A 3 jours de l’entrée en vigueur de la loi interdisant le port du voile intégral dans les espaces publics sur le territoire français, voici le témoignage de deux soeurs qui nous racontent comment elles vont gérer cette situation.

Aya, une Française convertie à l’islam, et Oum Isra, musulmane franco-marocaine, n’ont pas l’intention de défier la loi sur le voile intégral, en vigueur à compter du lundi 11 avril, mais elles prévoient de sortir le moins possible pour ne pas être contraintes d’ôter leur niqab.

« Je sors déjà rarement de chez moi mais ce sera encore beaucoup plus rare », affirme Hélène, 23 ans, qui a adopté le prénom de Aya (verset coranique).

Et puis, confie-t-elle au téléphone à un journaliste de l’AFP, « si l’islam continue d’être stigmatisé » et « si les conditions de vie des musulmans se compliquent ici », elle ira s’installer en Algérie, d’où est originaire son mari.

N’hésitant pas à le présenter comme un « salafiste », elle assure qu’il ne lui a pas imposé le niqab, « puisque », dit-elle, « je le portais avant même de le rencontrer ».

C’est en pleine crise d’adolescence, à 14 ans, que la collégienne de Sens, de « parents athées », s’est mise « en quête de spiritualité ».

« J’ai d’abord lu Les Evangiles mais c’est dans le Coran que j’ai trouvé la réponse à mes interrogations », se souvient Hélène.

La jeune Bourguignonne qui déjà n’avait jamais bu une « goutte de vin » commençait alors son parcours de convertie en arrêtant de consommer de la viande de porc, interdite par l’islam, puis en observant le mois de jeûne du ramadan.

Trois ans après avoir adopté le régime alimentaire halal, Hélène a commencé à faire la prière, puis à porter le voile « par étapes ».

« J’ai commencé par mettre un bandana, puis un foulard avec tunique sur le pantalon et en 2005 je me suis mise en niqab, en apprenant que c’est le voile porté par les épouses du prophète.
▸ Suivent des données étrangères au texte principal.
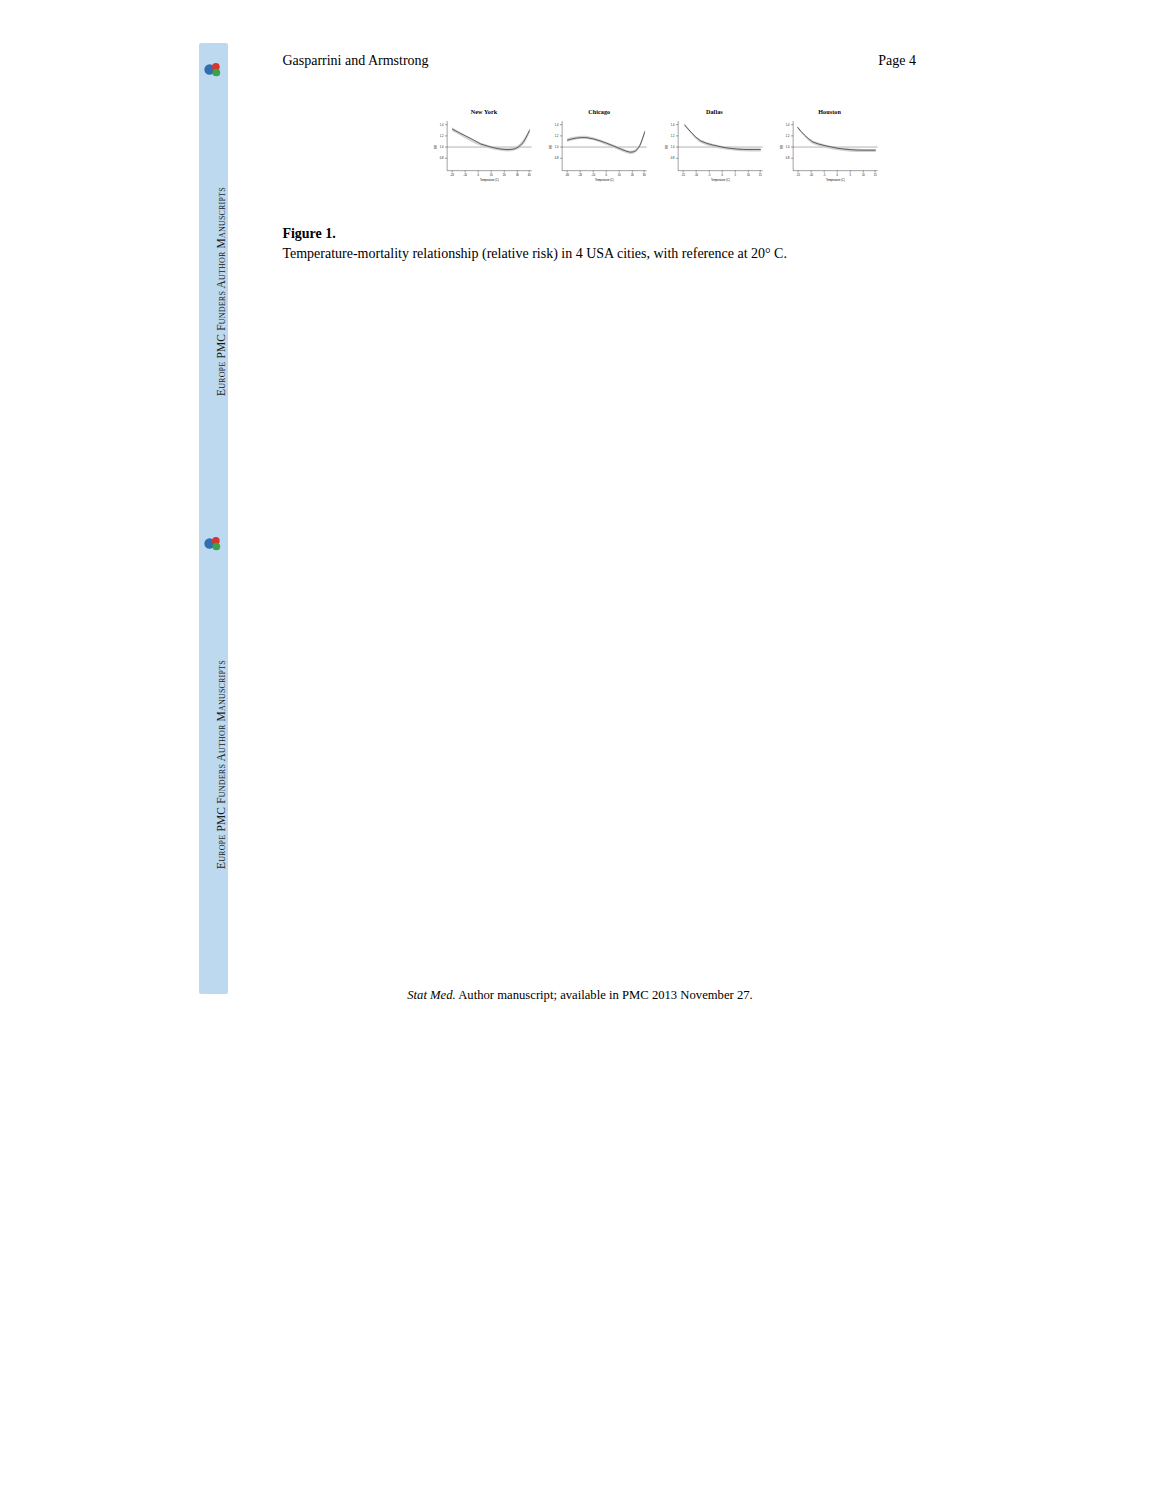Europe PMC Funders Author Manuscripts
Europe PMC Funders Author Manuscripts
Gasparrini and Armstrong Page 4
New York
1.4 1.2 1.0 0.8 RR -20 -10 0 10 20 30 40 Temperature (C)
Chicago
1.4 1.2 1.0 0.8 RR -30 -20 -10 0 10 20 30 Temperature (C)
Dallas
1.4 1.2 1.0 0.8 RR -15 -10 -5 0 5 10 15 Temperature (C)
Houston
1.4 1.2 1.0 0.8 RR -15 -10 -5 0 5 10 15 Temperature (C)
Figure 1. Temperature-mortality relationship (relative risk) in 4 USA cities, with reference at 20° C.
Stat Med. Author manuscript; available in PMC 2013 November 27.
Mais je le mettais seulement de temps en temps parce que c’est difficile de le porter en province », explique-t-elle.

En région parisienne où elle s’est installée après son mariage en 2006, « c’est moins visible ». Depuis 2007, la jeune épouse se drape du niqab « pour toutes les sorties » mais pas lorsqu’elle se rend chez ses parents: « Je le retire avant de rentrer chez eux, je veux ménager ma mère », se justifie-t-elle.

Depuis qu’elle porte le niqab, cette babby-sitter n’arrive pas à trouver de travail comme garde bébé. « Même dans les familles musulmanes », souligne-t-elle.

Un témoignage confirmé par celui d’Oum Isra, étudiante franco-marocaine dont les parents, « musulmans pratiquants » pourtant, « ne sont pas contents » de la voir se couvrir du niqab qu’elle a adopté « juste depuis l’irruption de ce sujet dans le débat public ».

Oum Isra (prénom évoquant le voyage céleste du prophète) portait jusque-là un « voile fashion » qui cachait ses formes mais pas son visage » et « conjuguant la religion avec la mode ».

Quand l’Assemblée nationale s’est emparée de la question du voile intégral, elle a cherché à « comprendre ».

« J’ai découvert que le niqab était porté par les épouses du prophète et j’ai voulu ressembler à ces femmes les plus pieuses », explique-t-elle en soulignant que « les non-voilées ne sont pas forcément moins croyantes ».

Comme nombre de musulmans nés en France et imitant leurs parents, cette jeune fille de 20 ans observait le jeûne du ramadan depuis son « très jeune âge ».

Elle a commencé à faire la prière, mue par une question obsessionnelle. « Et si mes parents et mes proches disparaissaient? », se demandait-elle. Et de répondre à elle-même: « Il me restera Allah ».

Depuis, sa pratique de la religion est de plus en plus rigoureuse. Pas de discussion avec les garçons, des sorties limitées à des pique-niques, à l’université, et à des échanges de visites avec les « soeurs ».

A l’approche de l’échéance du 11 avril, Oum Isra se dit « réaliste ». « J’essaierai de me retrouver le moins possible en situation de me découvrir ».